If anything, financial freedom and technology has improved our ability to make a connection with strangers. This should lead to an increase in marriage, if that is something that humans actually want.
But based on every societal study, there are more single, sexless individuals now than there ever were in recent history. The rate of cohabitation and people having children are both at historic lows.

If sex, intimacy, and relationships are primal needs, why are so many people okay living without it?
At this moment, people have the social and economic luxury to choose whatever lifestyle they wish.
Technology, in many ways, has allowed humans to live just as they want.
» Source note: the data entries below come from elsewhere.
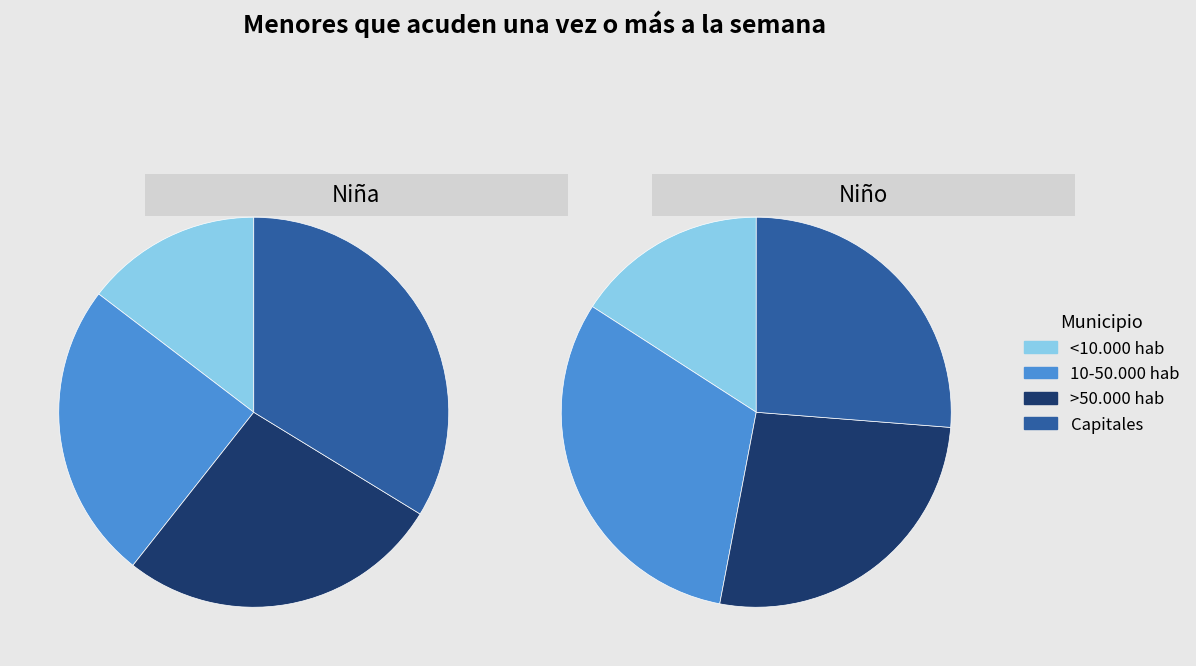

The Capitales slice represents 14% of the pie. True or false?

False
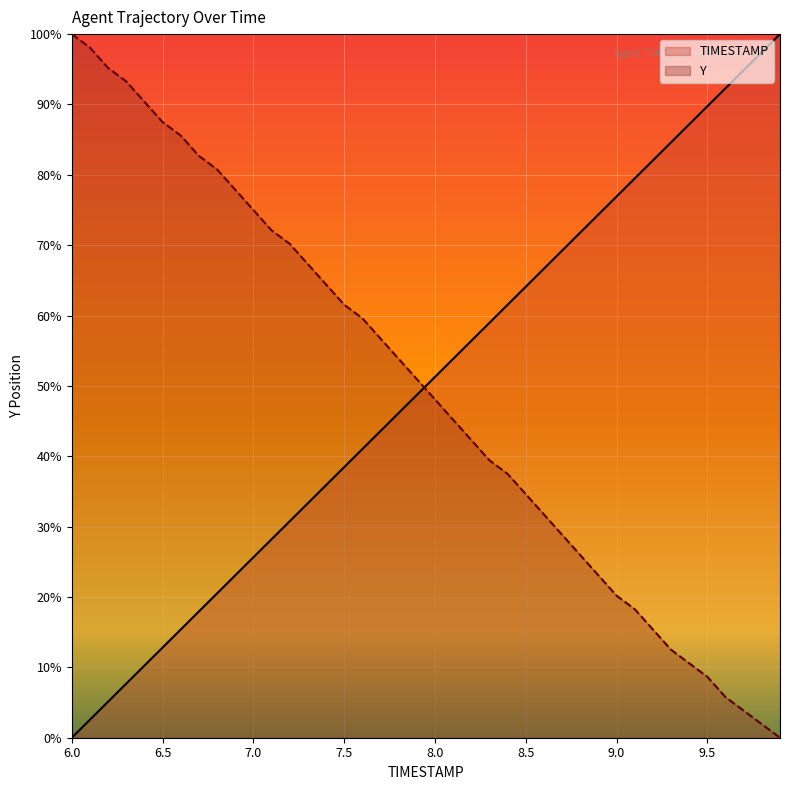

What is the average value of the TIMESTAMP series?

50.0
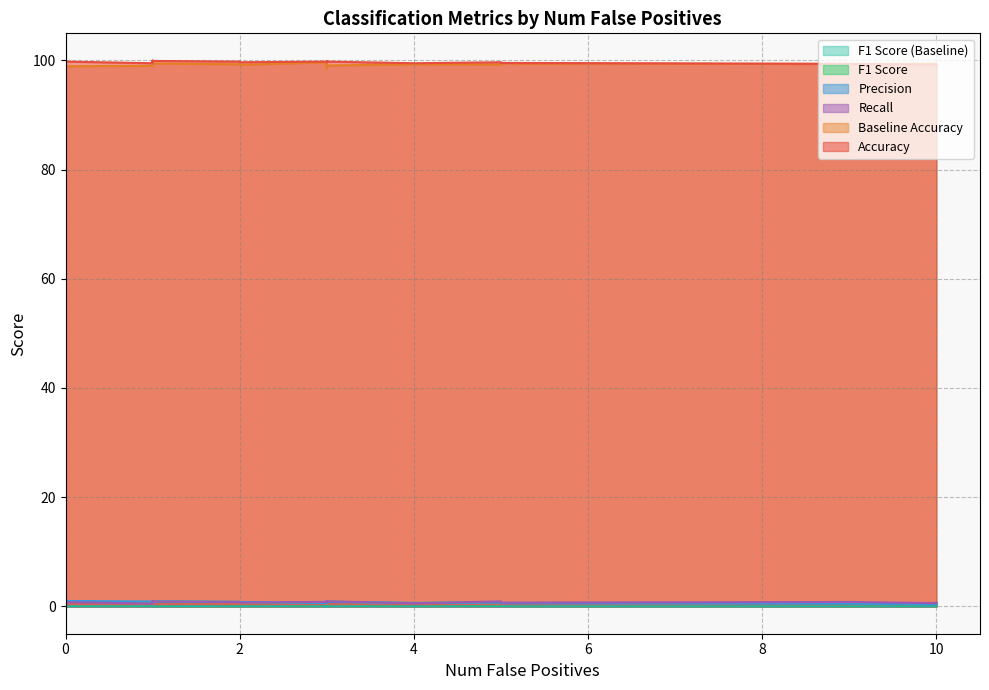

The value of Accuracy at 0 is 141.6. True or false?

False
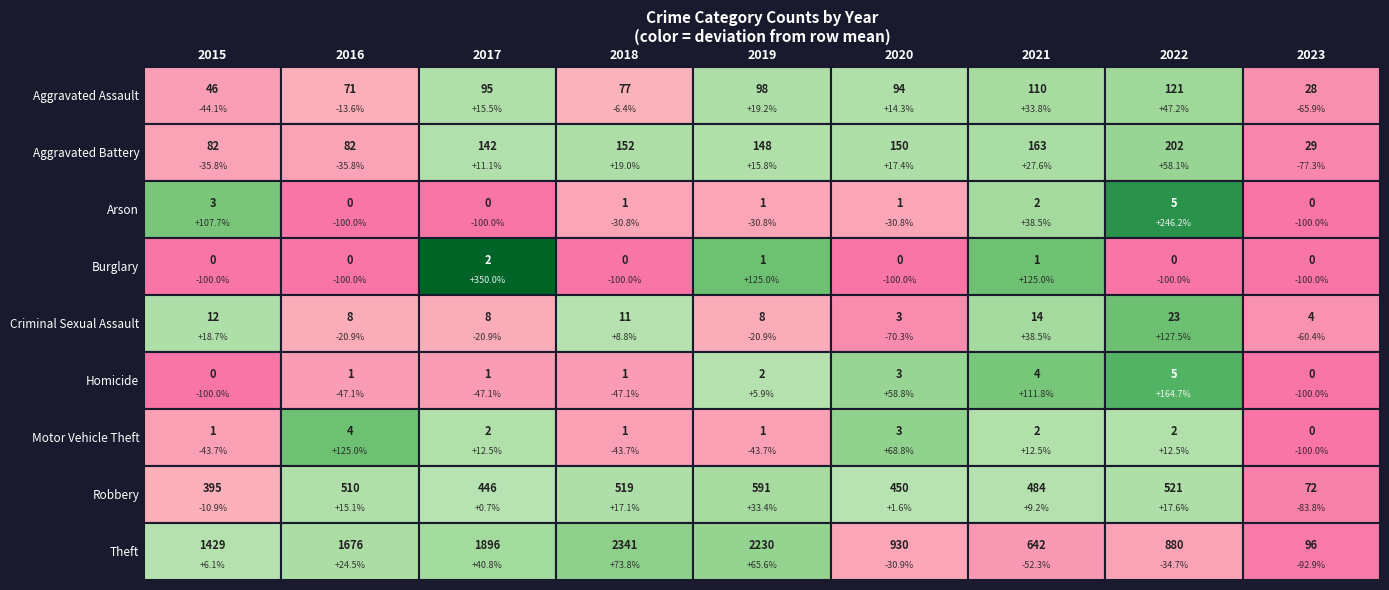

How many series are shown in this chart?

9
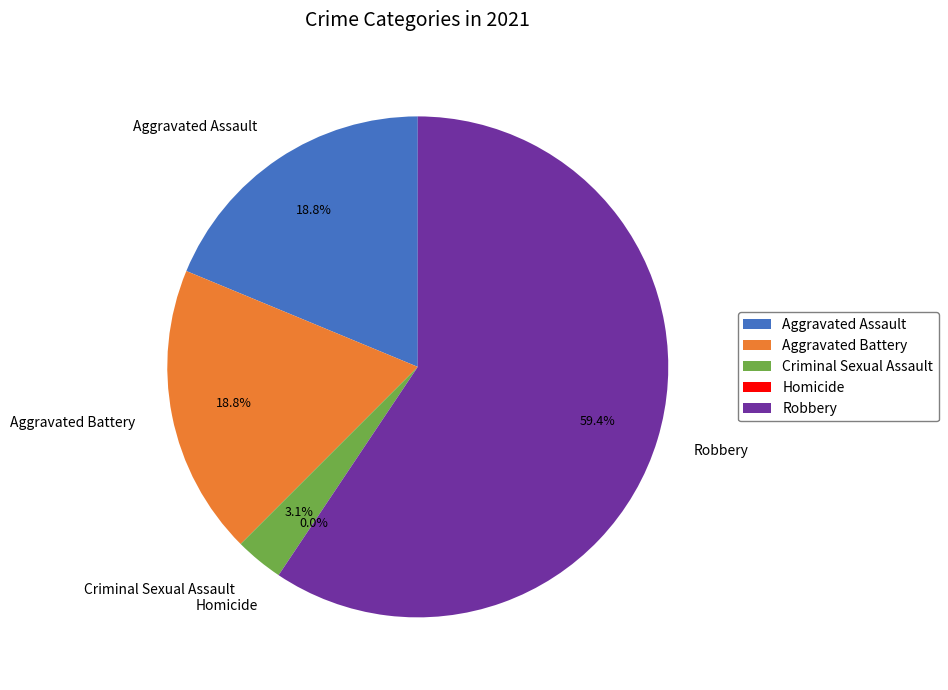

True or false: Robbery accounts for 46% of the total.

False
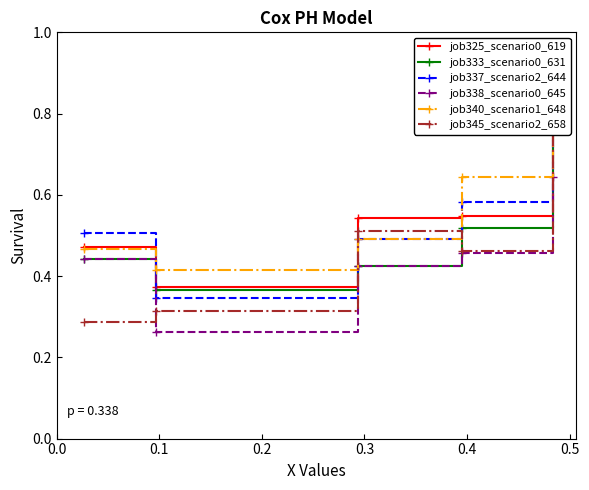

How many intersections are there between job340_scenario1_648 and job333_scenario0_631?

1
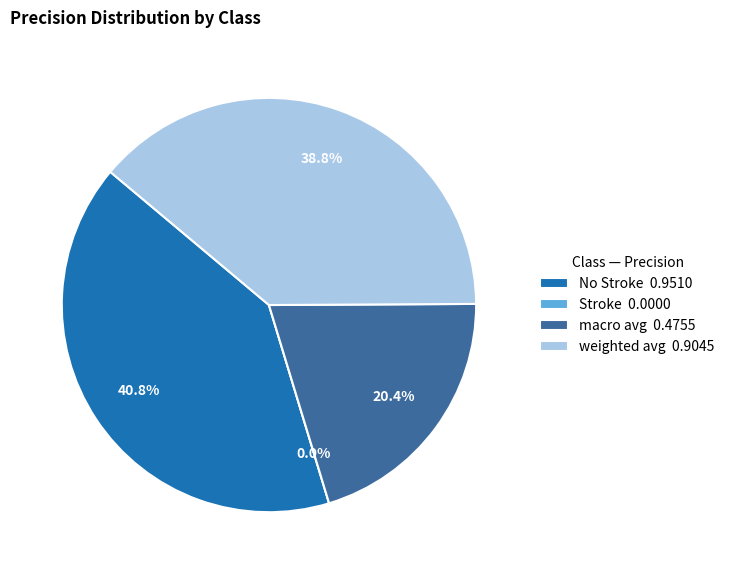

What percentage is the No Stroke slice, to the nearest percent?

41%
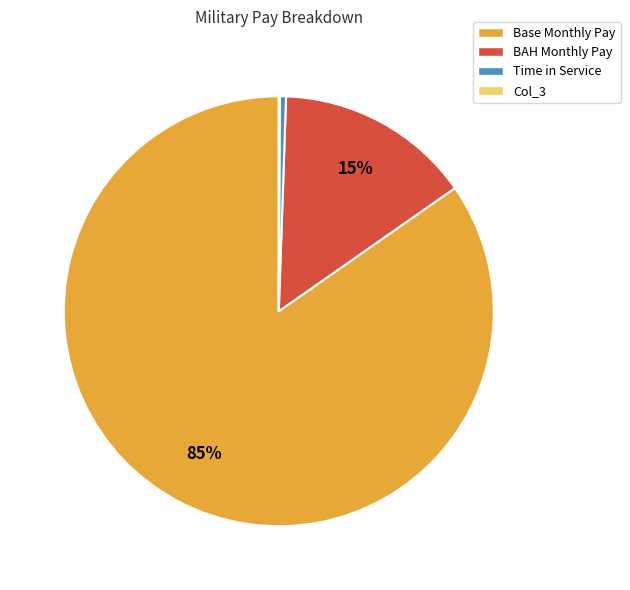

Which has a higher value, Base Monthly Pay or BAH Monthly Pay?

Base Monthly Pay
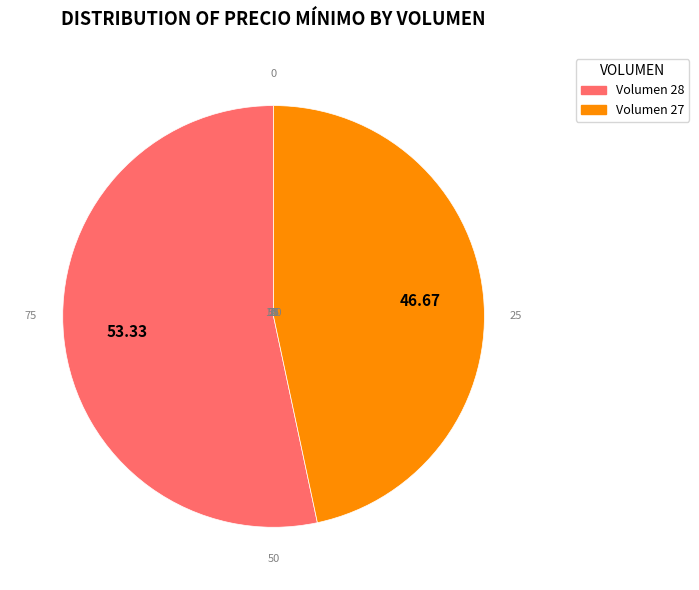

Is there any slice that represents more than half of the pie?

Yes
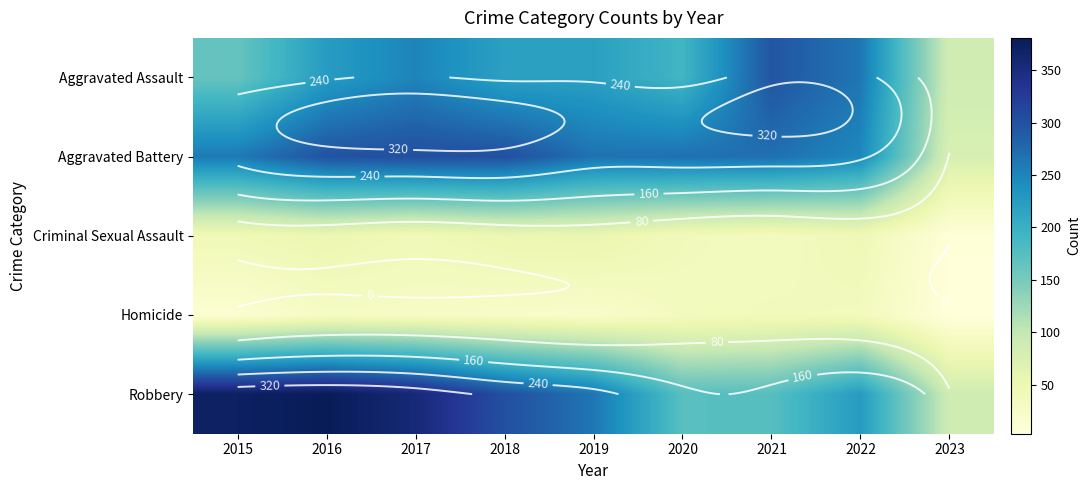

List the labels in order of Homicide value, smallest first.

2023, 2015, 2019, 2018, 2017, 2016, 2020, 2022, 2021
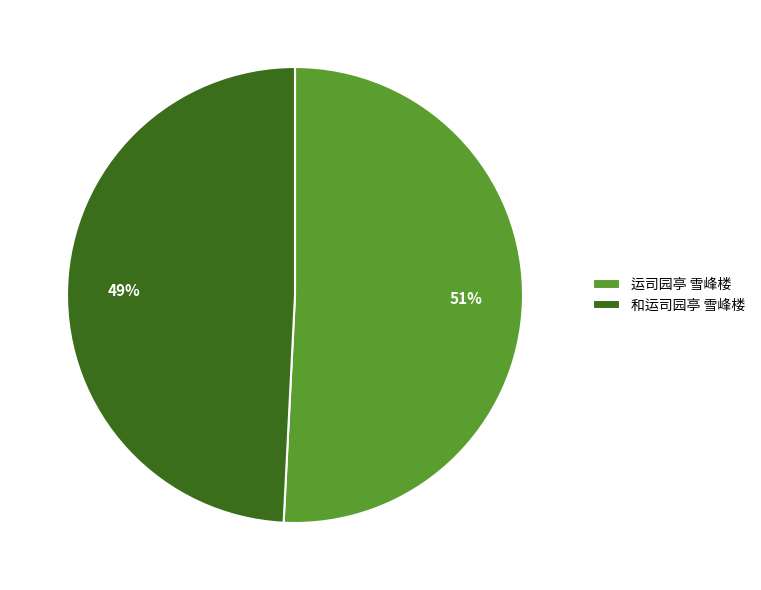

To the nearest percent, what percentage of the pie is 运司园亭 雪峰楼?

51%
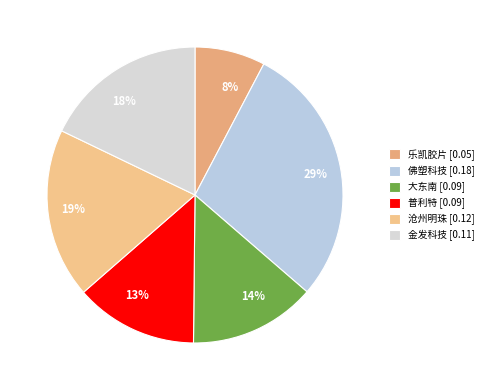

Does any single category account for the majority?

No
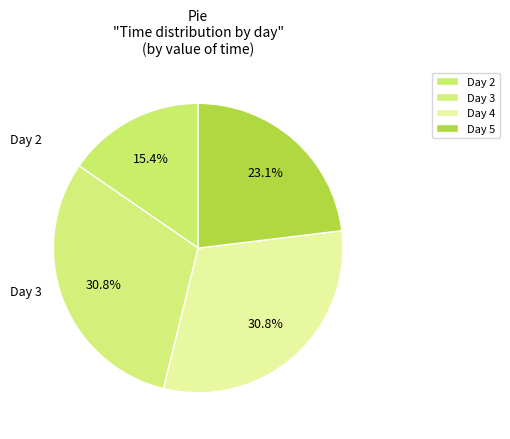

Count the number of slices in the pie.

4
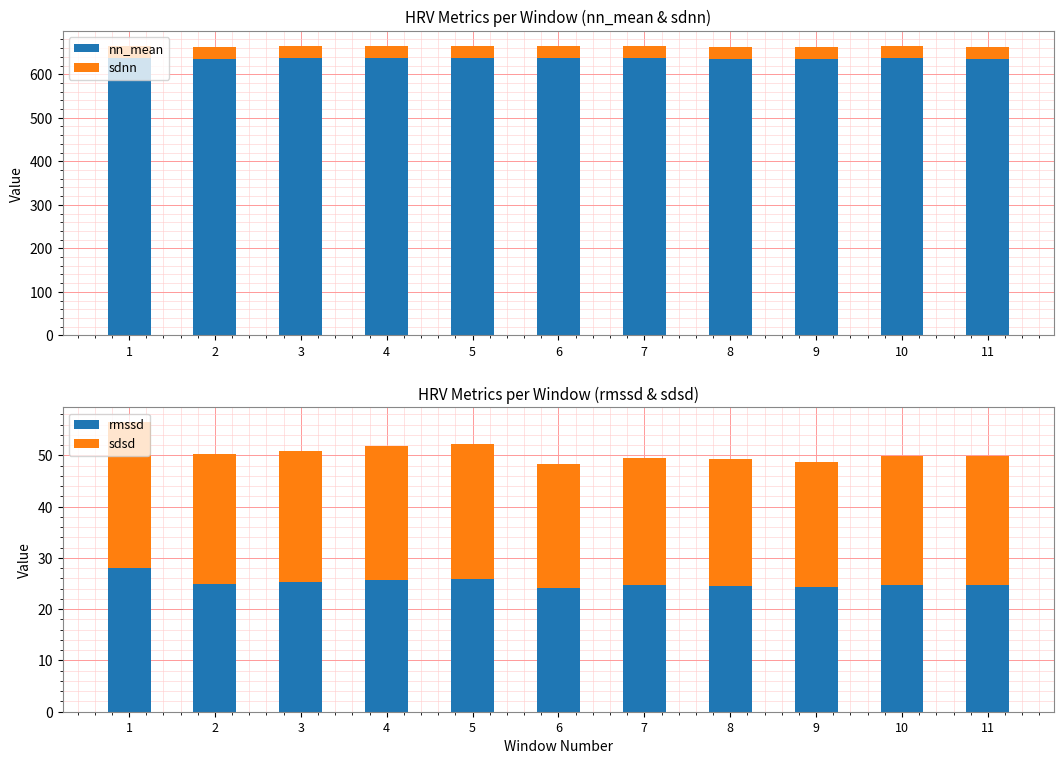

Reading right to left, list all the values displayed in this chart.

nn_mean: 11=635.6	10=636.4	9=635.7	8=636.0	7=636.8	6=637.2	5=638.0	4=638.0	3=636.9	2=635.9	1=636.3
sdnn: 11=27.7	10=27.4	9=27.1	8=27.3	7=27.0	6=26.9	5=27.9	4=27.9	3=27.5	2=27.9	1=28.8
rmssd: 11=24.8	10=24.8	9=24.2	8=24.5	7=24.6	6=24.1	5=25.9	4=25.8	3=25.3	2=25.0	1=28.1
sdsd: 11=25.0	10=25.1	9=24.5	8=24.8	7=24.9	6=24.3	5=26.2	4=26.1	3=25.6	2=25.3	1=28.4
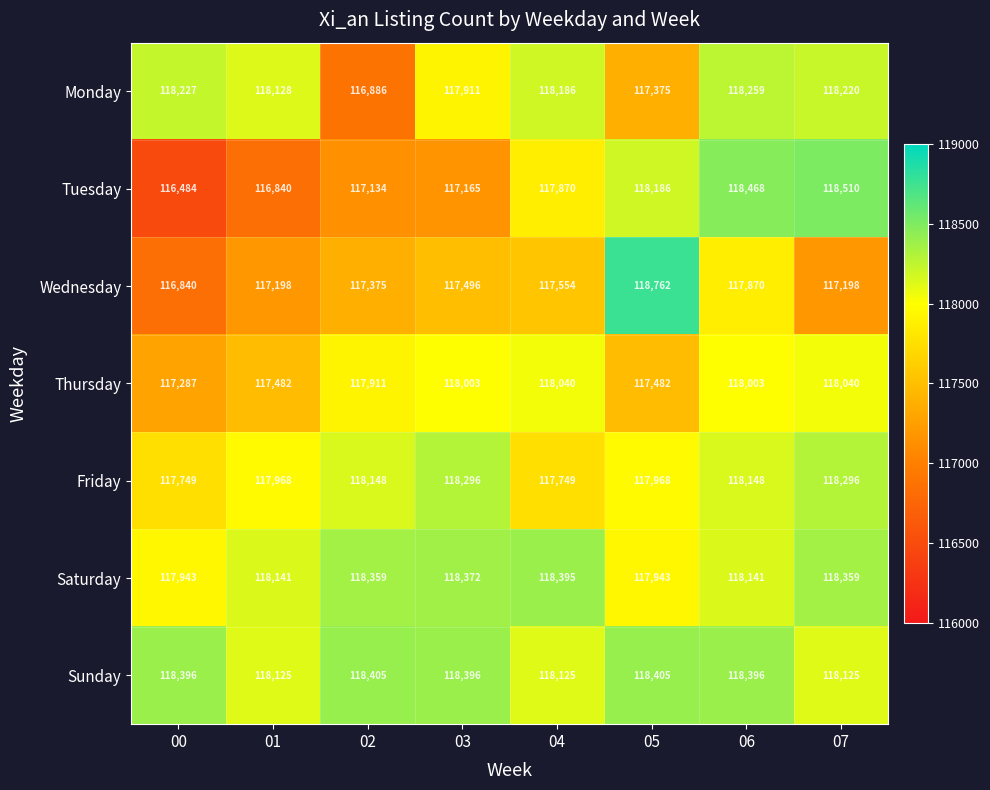

Which label corresponds to the largest value in the chart?

05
The ones who wish to be social have more opportunities than they can take. The ones who wish to be reclusive, can do so with ease. 
If humans are social creatures that need sex and relationships, why are those things at an all-time low?
The purpose of these questions is to examine.

I strongly want to say that I’m not telling you to do anything or believe in anything.
At a certain point, I questioned and I self-experimented every need, desire, and belief.
In this section of the forest, the path revealed an opportunity to me for freedom, an existence without need, without desire.
Along with it was an opportunity to see the world as it is, instead of how it should be, in way that I never experienced before.

After all, desire clouds our judgement and our vision.

There is an understanding that life doesn’t happen to me. It happens around me. It happens to my body.
But my spirit is free. It’s unfazed. It’s untouched by life’s turmoil. My spirit needs nothing. Its peace is always available to me.

As long as I’m attached to needing something, I will never experience freedom. My desires could not be conveniently packaged into the paradigm of need.

In order to be free, I released everything, my desires, wants, attachments, needs, and self image. What I didn’t know was that this freedom lived within me, my entire life. It has been wanting to surface, but I had been distracting it with temporary worldly desires.